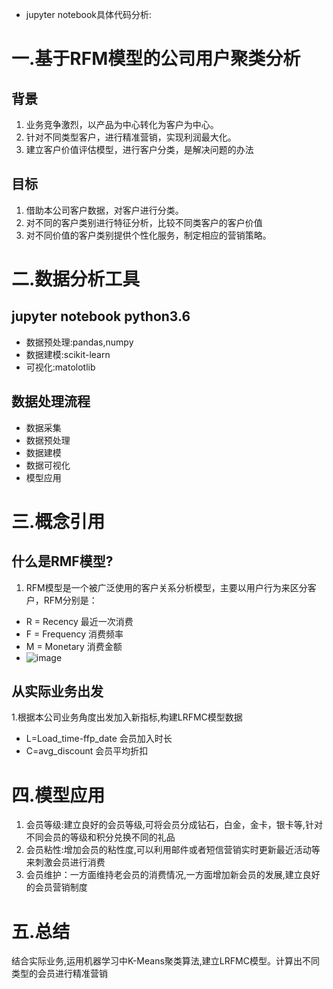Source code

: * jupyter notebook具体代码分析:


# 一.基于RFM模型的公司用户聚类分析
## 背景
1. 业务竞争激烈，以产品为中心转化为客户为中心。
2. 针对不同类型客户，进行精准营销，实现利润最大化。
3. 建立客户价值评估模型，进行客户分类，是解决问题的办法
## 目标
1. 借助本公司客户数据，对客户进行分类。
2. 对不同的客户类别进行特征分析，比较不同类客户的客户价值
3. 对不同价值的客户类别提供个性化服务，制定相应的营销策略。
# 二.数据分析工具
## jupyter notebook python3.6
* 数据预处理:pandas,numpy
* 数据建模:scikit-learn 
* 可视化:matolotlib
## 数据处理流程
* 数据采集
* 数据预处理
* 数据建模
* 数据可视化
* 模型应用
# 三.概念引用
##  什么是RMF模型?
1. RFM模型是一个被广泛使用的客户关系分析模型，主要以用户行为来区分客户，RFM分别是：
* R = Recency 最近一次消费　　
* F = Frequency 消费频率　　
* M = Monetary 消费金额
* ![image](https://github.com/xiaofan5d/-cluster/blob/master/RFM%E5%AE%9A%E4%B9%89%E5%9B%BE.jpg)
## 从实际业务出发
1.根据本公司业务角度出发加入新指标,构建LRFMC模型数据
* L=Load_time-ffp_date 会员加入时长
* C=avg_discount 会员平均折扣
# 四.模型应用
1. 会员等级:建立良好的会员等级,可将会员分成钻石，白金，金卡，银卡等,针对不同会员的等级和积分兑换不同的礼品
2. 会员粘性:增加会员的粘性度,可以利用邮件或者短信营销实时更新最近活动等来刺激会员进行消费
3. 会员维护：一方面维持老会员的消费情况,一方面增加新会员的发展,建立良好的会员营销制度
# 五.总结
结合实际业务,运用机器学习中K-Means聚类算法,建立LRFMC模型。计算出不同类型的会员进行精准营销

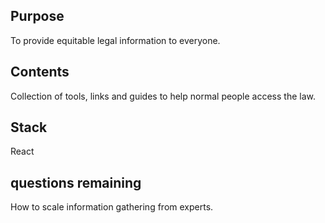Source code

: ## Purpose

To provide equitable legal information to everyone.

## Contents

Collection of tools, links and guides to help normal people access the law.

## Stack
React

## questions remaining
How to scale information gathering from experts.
..........
▶ How to complete this task
Return the entries verbatim, starting at the line that contains "# 一.基于RFM模型的公司用户聚类分析" and ending at the last line of the entries, with both ends included. Leave the pictures out.

▶ Answer section
# 一.基于RFM模型的公司用户聚类分析
## 背景
1. 业务竞争激烈，以产品为中心转化为客户为中心。
2. 针对不同类型客户，进行精准营销，实现利润最大化。
3. 建立客户价值评估模型，进行客户分类，是解决问题的办法
## 目标
1. 借助本公司客户数据，对客户进行分类。
2. 对不同的客户类别进行特征分析，比较不同类客户的客户价值
3. 对不同价值的客户类别提供个性化服务，制定相应的营销策略。
# 二.数据分析工具
## jupyter notebook python3.6
* 数据预处理:pandas,numpy
* 数据建模:scikit-learn 
* 可视化:matolotlib
## 数据处理流程
* 数据采集
* 数据预处理
* 数据建模
* 数据可视化
* 模型应用
# 三.概念引用
##  什么是RMF模型?
1. RFM模型是一个被广泛使用的客户关系分析模型，主要以用户行为来区分客户，RFM分别是：
* R = Recency 最近一次消费　　
* F = Frequency 消费频率　　
* M = Monetary 消费金额
* ![image](https://github.com/xiaofan5d/-cluster/blob/master/RFM%E5%AE%9A%E4%B9%89%E5%9B%BE.jpg)
## 从实际业务出发
1.根据本公司业务角度出发加入新指标,构建LRFMC模型数据
* L=Load_time-ffp_date 会员加入时长
* C=avg_discount 会员平均折扣
# 四.模型应用
1. 会员等级:建立良好的会员等级,可将会员分成钻石，白金，金卡，银卡等,针对不同会员的等级和积分兑换不同的礼品
2. 会员粘性:增加会员的粘性度,可以利用邮件或者短信营销实时更新最近活动等来刺激会员进行消费
3. 会员维护：一方面维持老会员的消费情况,一方面增加新会员的发展,建立良好的会员营销制度
# 五.总结
结合实际业务,运用机器学习中K-Means聚类算法,建立LRFMC模型。计算出不同类型的会员进行精准营销

Source code

: ## Purpose

To provide equitable legal information to everyone.

## Contents

Collection of tools, links and guides to help normal people access the law.

## Stack
React

## questions remaining
How to scale information gathering from experts.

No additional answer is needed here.